WHAT TO DO -> Nothing but the pictures should be left out when you copy the records exactly.

DATA FOR ANALYSIS ->

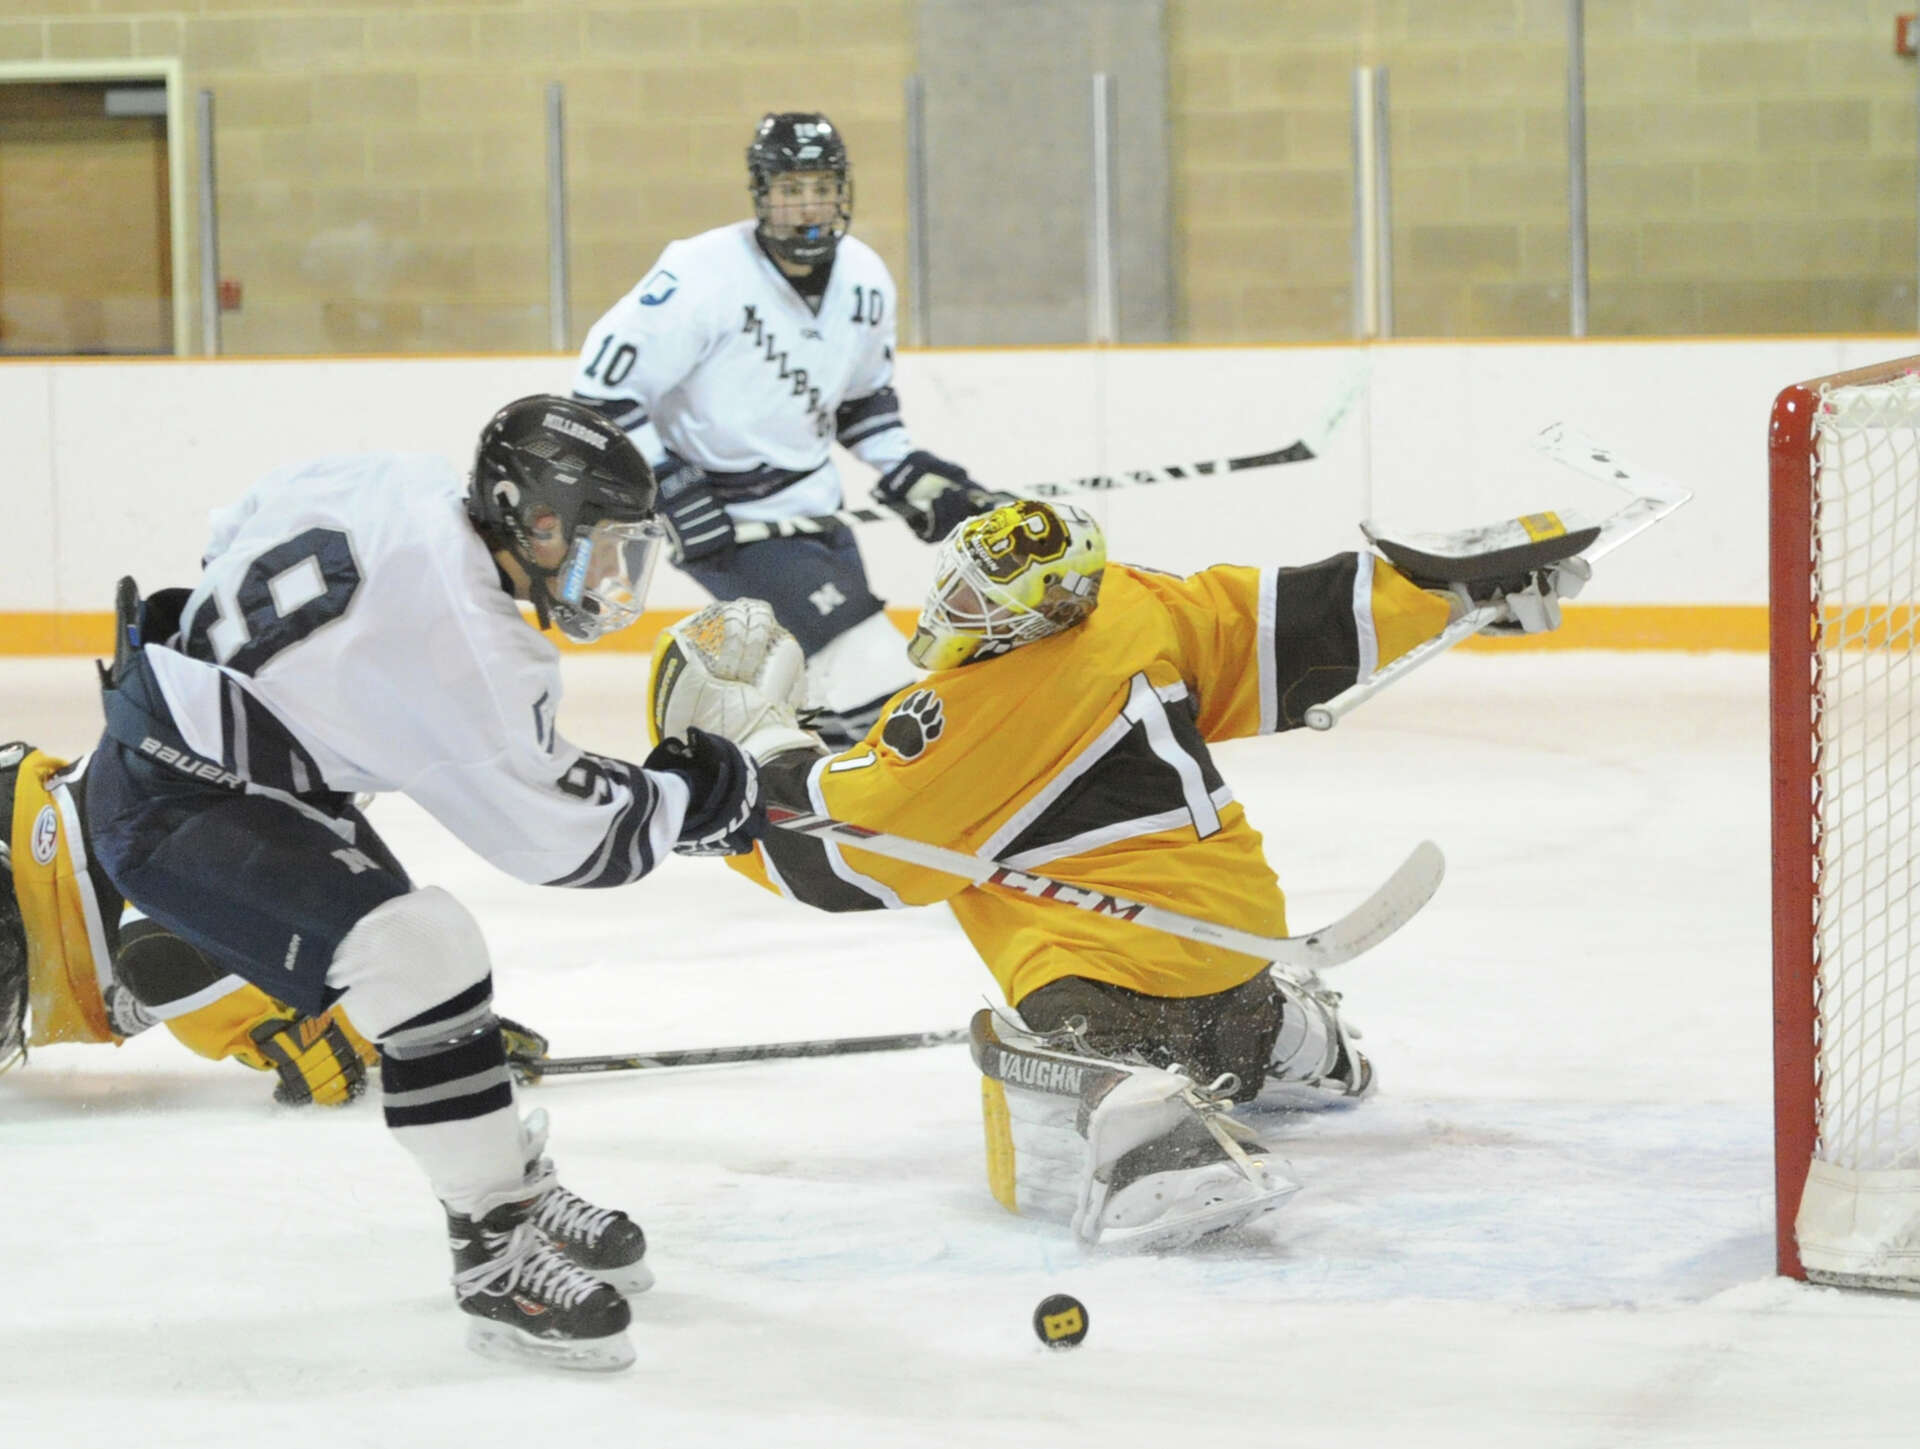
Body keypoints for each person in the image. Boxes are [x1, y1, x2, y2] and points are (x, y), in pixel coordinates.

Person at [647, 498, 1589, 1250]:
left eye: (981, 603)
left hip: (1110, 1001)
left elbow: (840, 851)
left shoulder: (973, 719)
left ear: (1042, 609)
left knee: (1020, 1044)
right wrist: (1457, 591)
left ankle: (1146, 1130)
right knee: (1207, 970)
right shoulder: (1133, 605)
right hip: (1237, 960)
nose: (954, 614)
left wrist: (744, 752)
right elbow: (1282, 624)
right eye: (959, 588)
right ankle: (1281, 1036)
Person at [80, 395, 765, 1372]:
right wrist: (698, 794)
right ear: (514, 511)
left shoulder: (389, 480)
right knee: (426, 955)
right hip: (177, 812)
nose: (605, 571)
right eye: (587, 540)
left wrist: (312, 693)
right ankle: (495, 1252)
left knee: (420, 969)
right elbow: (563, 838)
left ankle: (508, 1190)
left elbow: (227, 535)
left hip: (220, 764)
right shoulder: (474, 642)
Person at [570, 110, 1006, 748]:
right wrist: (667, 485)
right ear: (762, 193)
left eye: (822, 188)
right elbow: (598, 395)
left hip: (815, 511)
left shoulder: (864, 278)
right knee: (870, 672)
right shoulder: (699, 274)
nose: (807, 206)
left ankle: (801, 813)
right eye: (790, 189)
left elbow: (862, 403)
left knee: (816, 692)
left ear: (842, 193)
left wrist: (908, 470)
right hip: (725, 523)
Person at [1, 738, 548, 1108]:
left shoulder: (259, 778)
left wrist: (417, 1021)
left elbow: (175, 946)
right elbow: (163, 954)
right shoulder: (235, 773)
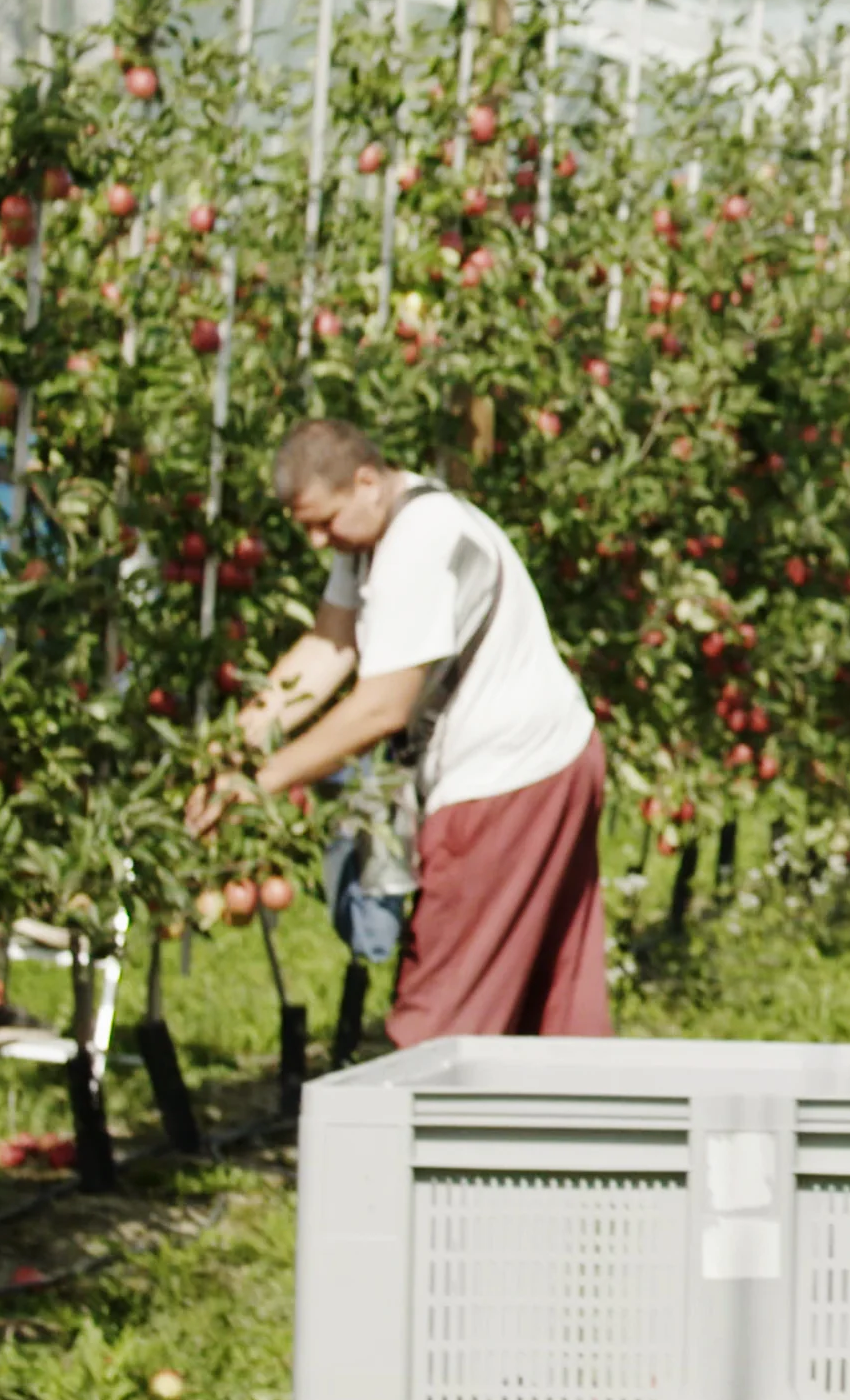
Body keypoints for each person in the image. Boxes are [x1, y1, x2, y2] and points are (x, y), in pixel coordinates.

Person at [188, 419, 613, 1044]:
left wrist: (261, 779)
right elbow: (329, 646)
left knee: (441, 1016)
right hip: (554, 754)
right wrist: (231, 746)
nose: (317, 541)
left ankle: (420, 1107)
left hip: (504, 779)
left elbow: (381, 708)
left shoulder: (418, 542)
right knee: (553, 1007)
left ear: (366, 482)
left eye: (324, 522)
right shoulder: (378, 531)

RESPONSE TO THIS TASK ->
Body keypoints for each person in the image. Boxes are [x1, y1, x2, y2] and points are (x, y), in pixel coordinates.

Person at [647, 498, 1589, 1250]:
left eye: (981, 603)
left hip: (1110, 1001)
left elbow: (840, 851)
left shoulder: (973, 719)
left ear: (1042, 609)
left knee: (1020, 1044)
right wrist: (1457, 591)
left ankle: (1146, 1130)
right knee: (1207, 970)
right shoulder: (1133, 605)
right hip: (1237, 960)
nose: (954, 614)
left wrist: (744, 752)
right elbow: (1282, 624)
right eye: (959, 588)
right ankle: (1281, 1036)
Person at [80, 395, 765, 1372]:
right wrist: (698, 794)
right ear: (514, 511)
left shoulder: (389, 480)
right knee: (426, 955)
right hip: (177, 812)
nose: (605, 571)
right eye: (587, 540)
left wrist: (312, 693)
right ankle: (495, 1252)
left knee: (420, 969)
right elbow: (563, 838)
left ankle: (508, 1190)
left elbow: (227, 535)
left hip: (220, 764)
right shoulder: (474, 642)
Person at [570, 110, 1006, 748]:
right wrist: (667, 485)
right ear: (762, 193)
left eye: (822, 188)
right elbow: (598, 395)
left hip: (815, 511)
left shoulder: (864, 278)
right knee: (870, 672)
right shoulder: (699, 274)
nose: (807, 206)
left ankle: (801, 813)
right eye: (790, 189)
left elbow: (862, 403)
left knee: (816, 692)
left ear: (842, 193)
left wrist: (908, 470)
right hip: (725, 523)
Person at [1, 738, 548, 1108]:
left shoulder: (259, 778)
left wrist: (417, 1021)
left elbow: (175, 946)
right elbow: (163, 954)
right shoulder: (235, 773)
Body keypoints for each person in the image. Boxes are [x1, y1, x2, y2] and points are (x, y), in pixel coordinates.

Person at [188, 419, 613, 1044]:
left wrist: (261, 779)
right elbow: (329, 646)
left knee: (441, 1016)
right hip: (554, 754)
right wrist: (231, 746)
nose: (317, 541)
left ankle: (420, 1107)
left hip: (504, 779)
left elbow: (381, 708)
left shoulder: (418, 542)
right knee: (553, 1007)
left ear: (366, 482)
left eye: (324, 522)
right shoulder: (378, 531)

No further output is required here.